Requirement 1 – Retype the entries word for word, beginning at the line that contains "També es pot" and stopping after the last line of the entries. Leave the pictures out of your copy.

I can never understand this pointless crime. The media coverage is only adding to their “exploits,” encouraging others to do the same or worse.

2 ( +8 / -5 )

Why would they neat to clean up the cars? Just leave graffiti there.

Broken windows theory. NYC suffererd through the same problem for decades, but then starting in the late 80s a huge clean up effort began.

6 ( +10 / -5 )

Why report it now here, weeks after it was done on the TV-news?

And I hope they catch those crims.

-2 ( +4 / -5 )

Why would they neat to clean up the cars? Just leave graffiti there.

Graffiti is a form of stealing- Stealing space, stealing a falsely procured spotlight, and stealing attention; like a charming party-crasher who pisses in the fireplace.

Graffiti is destruction of public or private property.

As a very young artist, I posted graffiti-art, to protest certain social practices of that day.

A very wise teacher saw to it that I cleaned the space, and gave me this advice, that I will lay on these perps :

Find the proper channel for your talent.

17 ( +22 / -7 )

100% agree with Pamelot.

Catch the perps and let them do the cleanup, repainting of stuff that has graffiti, etc (ie Community service) and maybe let them shoulder a part of the costs for paints, materials, etc.

Many cities now provide walls for graffiti artist to do their stuff and those get cleaned every so often as to provide a new canvas.

Many of those guys are truly talented and many turned a leaf and have become successful commercial artists.

Know one former graffiti artist he specialises in garage door/rolling shutters. For hire now of course.

0 ( +6 / -6 )

Please - do not call them "artists." If someone torched your house, you would not call them a "pyrotechnic artist." If someone burgled you, you would not call them a "financial disposal artist."

They are vandals, simple as that, and should not be glorified in any way.

13 ( +18 / -5 )

Taggers are cowardly narcissists. The practice has been spreading in Japan (Tokyo's Meguro-ku is especially bad for some reason), with the shutters and facades of unoccupied stores particularly at risk. I think the police should set up traps and whoever they catch should spend eight hours a day for the next six months under tight supervision as he is escorted around the city with a generous supply of paint remover, brushes and rags -- paid for out of his own pocket.

6 ( +10 / -6 )

Laguna.

Agree they are "vandals" but many also are good artists, not mutually exclusive. As Pamelot said they just haven't found the proper/legal way to express their artistic skills.

-5 ( +4 / -8 )

Also agree with Virtuoso.

-5 ( +2 / -6 )

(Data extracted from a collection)
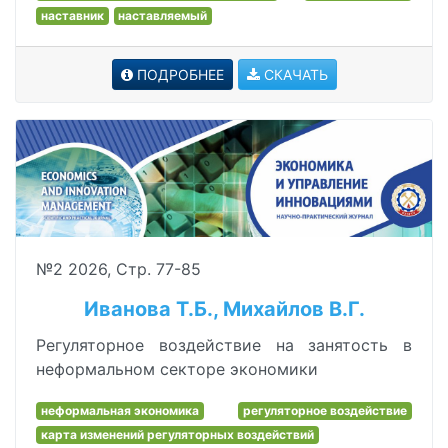
наставник
наставляемый
ПОДРОБНЕЕ
СКАЧАТЬ
№2 2026, Стр. 77-85
Иванова Т.Б., Михайлов В.Г.
Регуляторное воздействие на занятость в
неформальном секторе экономики
неформальная экономика
регуляторное воздействие
карта изменений регуляторных воздействий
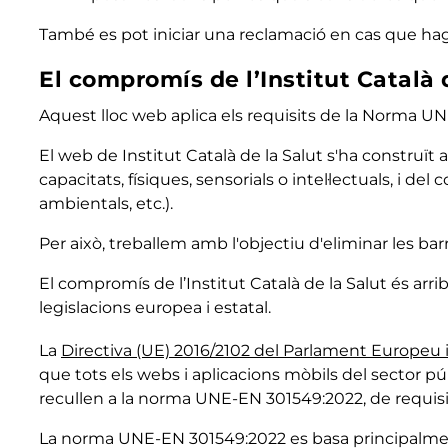
També es pot iniciar una reclamació en cas que hag
El compromís de l’Institut Català d
Aquest lloc web aplica els requisits de la Norma U
El web de Institut Català de la Salut s'ha construït
capacitats, físiques, sensorials o intel·lectuals, i d
ambientals, etc.).
Per això, treballem amb l'objectiu d'eliminar les bar
El compromís de l’Institut Català de la Salut és arri
legislacions europea i estatal.
La
Directiva (UE) 2016/2102 del Parlament Europeu i
que tots els webs i aplicacions mòbils del sector pú
recullen a la norma UNE-EN 301549:2022, de requisits
La norma UNE-EN 301549:2022 es basa principalment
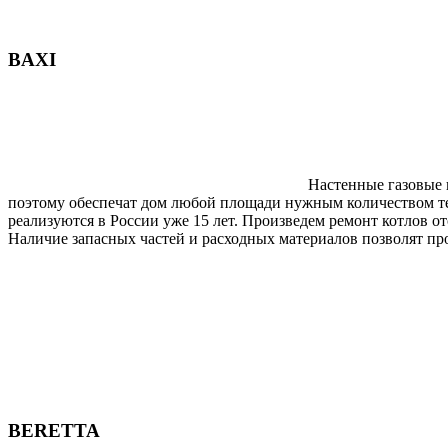
BAXI
Настенные газовые 
поэтому обеспечат дом любой площади нужным количеством те
реализуются в России уже 15 лет. Произведем ремонт котлов 
Наличие запасных частей и расходных материалов позволят пр
BERETTA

Requirement 2 –
Answer these questions about the graffiti comment thread:
(a) Which city does a commenter say suffered through the same problem for decades before a clean-up effort began in the late 80s?
(b) Which part of Tokyo is named as especially bad for tagging?
(c) What does the former graffiti artist one commenter knows specialize in?

Problem solution 1 –
També es pot iniciar una reclamació en cas que hag
El compromís de l’Institut Català d
Aquest lloc web aplica els requisits de la Norma U
El web de Institut Català de la Salut s'ha construït
capacitats, físiques, sensorials o intel·lectuals, i d
ambientals, etc.).
Per això, treballem amb l'objectiu d'eliminar les bar
El compromís de l’Institut Català de la Salut és arri
legislacions europea i estatal.
La
Directiva (UE) 2016/2102 del Parlament Europeu i
que tots els webs i aplicacions mòbils del sector pú
recullen a la norma UNE-EN 301549:2022, de requisits
La norma UNE-EN 301549:2022 es basa principalment
BAXI
Настенные газовые 
поэтому обеспечат дом любой площади нужным количеством те
реализуются в России уже 15 лет. Произведем ремонт котлов 
Наличие запасных частей и расходных материалов позволят пр
BERETTA

Problem solution 2 –
(a) NYC
(b) Meguro-ku
(c) Garage doors and rolling shutters